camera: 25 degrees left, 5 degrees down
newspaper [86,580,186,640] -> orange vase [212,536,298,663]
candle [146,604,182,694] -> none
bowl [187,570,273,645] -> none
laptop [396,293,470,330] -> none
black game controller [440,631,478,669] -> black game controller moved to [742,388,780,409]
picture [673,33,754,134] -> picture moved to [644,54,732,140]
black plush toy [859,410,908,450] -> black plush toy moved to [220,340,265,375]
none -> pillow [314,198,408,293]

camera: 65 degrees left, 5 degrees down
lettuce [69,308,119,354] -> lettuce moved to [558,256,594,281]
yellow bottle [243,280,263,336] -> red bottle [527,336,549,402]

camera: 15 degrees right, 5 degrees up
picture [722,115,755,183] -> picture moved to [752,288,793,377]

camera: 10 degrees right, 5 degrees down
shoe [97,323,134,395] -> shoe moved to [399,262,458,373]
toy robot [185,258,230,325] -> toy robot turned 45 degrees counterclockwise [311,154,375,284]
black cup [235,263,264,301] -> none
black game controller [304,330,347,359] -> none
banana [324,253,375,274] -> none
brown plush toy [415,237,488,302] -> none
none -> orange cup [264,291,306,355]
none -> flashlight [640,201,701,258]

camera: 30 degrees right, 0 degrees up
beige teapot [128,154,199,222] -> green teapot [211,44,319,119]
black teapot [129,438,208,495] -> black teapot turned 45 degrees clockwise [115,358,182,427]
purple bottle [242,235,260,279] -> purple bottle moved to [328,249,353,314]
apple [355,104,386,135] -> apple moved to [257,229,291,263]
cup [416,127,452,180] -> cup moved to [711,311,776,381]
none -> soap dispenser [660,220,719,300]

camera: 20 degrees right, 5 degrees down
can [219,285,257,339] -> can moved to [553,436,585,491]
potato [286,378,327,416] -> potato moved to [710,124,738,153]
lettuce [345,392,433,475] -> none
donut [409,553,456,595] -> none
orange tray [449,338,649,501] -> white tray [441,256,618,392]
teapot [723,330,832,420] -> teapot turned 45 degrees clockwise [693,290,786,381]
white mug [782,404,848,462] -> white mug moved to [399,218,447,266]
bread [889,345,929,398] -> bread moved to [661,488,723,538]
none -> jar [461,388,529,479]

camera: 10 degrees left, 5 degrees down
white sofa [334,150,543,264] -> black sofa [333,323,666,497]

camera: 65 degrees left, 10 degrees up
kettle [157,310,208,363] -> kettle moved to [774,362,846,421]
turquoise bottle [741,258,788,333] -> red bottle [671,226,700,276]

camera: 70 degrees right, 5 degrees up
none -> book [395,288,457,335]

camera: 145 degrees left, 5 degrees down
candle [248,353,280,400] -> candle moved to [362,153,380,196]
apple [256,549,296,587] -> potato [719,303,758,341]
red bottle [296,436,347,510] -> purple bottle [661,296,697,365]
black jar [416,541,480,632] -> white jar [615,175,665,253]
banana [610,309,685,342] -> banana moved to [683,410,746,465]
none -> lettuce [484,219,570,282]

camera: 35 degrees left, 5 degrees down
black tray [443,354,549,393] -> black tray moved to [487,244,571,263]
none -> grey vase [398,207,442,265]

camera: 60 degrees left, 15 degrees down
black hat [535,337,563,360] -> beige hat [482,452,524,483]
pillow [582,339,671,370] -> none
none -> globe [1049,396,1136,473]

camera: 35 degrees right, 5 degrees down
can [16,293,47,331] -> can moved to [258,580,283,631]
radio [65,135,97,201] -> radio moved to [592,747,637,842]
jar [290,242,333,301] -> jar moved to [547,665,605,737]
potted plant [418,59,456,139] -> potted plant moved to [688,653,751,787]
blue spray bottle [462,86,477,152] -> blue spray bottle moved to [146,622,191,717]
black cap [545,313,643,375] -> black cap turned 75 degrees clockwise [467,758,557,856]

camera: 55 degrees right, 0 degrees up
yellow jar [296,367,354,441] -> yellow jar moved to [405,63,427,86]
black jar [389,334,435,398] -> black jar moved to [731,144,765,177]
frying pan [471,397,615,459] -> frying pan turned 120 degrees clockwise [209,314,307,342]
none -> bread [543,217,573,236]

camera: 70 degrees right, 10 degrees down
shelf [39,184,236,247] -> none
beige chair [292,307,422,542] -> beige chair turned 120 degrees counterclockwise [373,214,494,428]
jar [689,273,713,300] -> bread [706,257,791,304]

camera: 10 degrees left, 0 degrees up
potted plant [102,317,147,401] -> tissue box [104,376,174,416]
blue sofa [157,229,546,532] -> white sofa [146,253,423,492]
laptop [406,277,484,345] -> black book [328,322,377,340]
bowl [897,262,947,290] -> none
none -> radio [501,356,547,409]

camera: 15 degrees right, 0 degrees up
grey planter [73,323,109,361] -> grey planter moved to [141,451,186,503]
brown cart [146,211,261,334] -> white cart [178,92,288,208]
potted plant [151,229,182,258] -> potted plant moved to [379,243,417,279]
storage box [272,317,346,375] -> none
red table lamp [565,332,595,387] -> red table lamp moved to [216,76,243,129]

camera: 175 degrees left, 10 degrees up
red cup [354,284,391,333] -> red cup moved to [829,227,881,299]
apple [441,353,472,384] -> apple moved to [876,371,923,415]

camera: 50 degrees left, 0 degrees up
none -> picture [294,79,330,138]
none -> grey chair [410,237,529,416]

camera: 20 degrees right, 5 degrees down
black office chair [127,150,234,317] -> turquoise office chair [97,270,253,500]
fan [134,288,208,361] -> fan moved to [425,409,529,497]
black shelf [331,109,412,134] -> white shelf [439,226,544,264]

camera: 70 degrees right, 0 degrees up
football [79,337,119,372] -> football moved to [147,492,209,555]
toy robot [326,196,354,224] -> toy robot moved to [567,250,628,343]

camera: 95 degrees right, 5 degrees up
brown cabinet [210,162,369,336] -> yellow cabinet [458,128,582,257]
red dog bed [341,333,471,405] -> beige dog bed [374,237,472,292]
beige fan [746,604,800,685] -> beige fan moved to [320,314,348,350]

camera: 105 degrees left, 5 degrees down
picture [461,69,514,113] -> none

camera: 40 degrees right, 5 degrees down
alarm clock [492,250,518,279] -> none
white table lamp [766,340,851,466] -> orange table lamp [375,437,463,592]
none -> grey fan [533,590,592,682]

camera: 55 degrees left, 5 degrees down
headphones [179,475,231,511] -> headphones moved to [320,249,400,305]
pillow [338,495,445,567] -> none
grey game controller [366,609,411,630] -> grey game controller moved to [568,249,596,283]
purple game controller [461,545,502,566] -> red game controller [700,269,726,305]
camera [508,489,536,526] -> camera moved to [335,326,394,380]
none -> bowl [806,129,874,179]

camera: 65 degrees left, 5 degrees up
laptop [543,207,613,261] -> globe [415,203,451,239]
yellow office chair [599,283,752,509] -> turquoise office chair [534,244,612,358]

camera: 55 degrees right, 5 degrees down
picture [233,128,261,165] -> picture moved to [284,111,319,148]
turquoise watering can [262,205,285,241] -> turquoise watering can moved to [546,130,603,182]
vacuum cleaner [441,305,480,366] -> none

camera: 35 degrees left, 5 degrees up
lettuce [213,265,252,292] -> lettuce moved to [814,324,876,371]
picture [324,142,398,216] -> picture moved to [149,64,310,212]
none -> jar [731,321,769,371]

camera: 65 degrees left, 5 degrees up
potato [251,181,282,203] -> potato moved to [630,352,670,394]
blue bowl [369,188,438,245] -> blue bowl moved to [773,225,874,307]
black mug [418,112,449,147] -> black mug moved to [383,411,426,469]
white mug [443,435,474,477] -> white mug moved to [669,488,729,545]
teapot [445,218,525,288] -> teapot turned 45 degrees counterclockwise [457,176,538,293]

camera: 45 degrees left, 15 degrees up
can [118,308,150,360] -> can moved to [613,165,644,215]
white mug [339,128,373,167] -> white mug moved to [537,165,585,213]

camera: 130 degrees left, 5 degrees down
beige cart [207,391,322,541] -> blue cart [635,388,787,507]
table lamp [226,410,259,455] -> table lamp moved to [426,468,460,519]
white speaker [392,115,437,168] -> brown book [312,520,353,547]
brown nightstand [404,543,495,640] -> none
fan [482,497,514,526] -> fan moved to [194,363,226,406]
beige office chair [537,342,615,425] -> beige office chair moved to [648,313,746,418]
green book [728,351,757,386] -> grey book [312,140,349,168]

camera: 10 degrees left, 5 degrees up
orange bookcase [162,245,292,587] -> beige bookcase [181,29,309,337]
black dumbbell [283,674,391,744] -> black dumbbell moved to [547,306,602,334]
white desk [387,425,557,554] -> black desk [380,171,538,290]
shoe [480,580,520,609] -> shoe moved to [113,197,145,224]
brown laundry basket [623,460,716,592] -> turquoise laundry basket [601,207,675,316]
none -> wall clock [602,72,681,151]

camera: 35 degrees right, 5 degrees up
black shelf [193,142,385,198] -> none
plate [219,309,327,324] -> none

______________________________

> _Goal of the exercise_:
Find the lines above holding the word "game" and show them.

> _Task answer_:
black game controller [440,631,478,669] -> black game controller moved to [742,388,780,409]
black game controller [304,330,347,359] -> none
grey game controller [366,609,411,630] -> grey game controller moved to [568,249,596,283]
purple game controller [461,545,502,566] -> red game controller [700,269,726,305]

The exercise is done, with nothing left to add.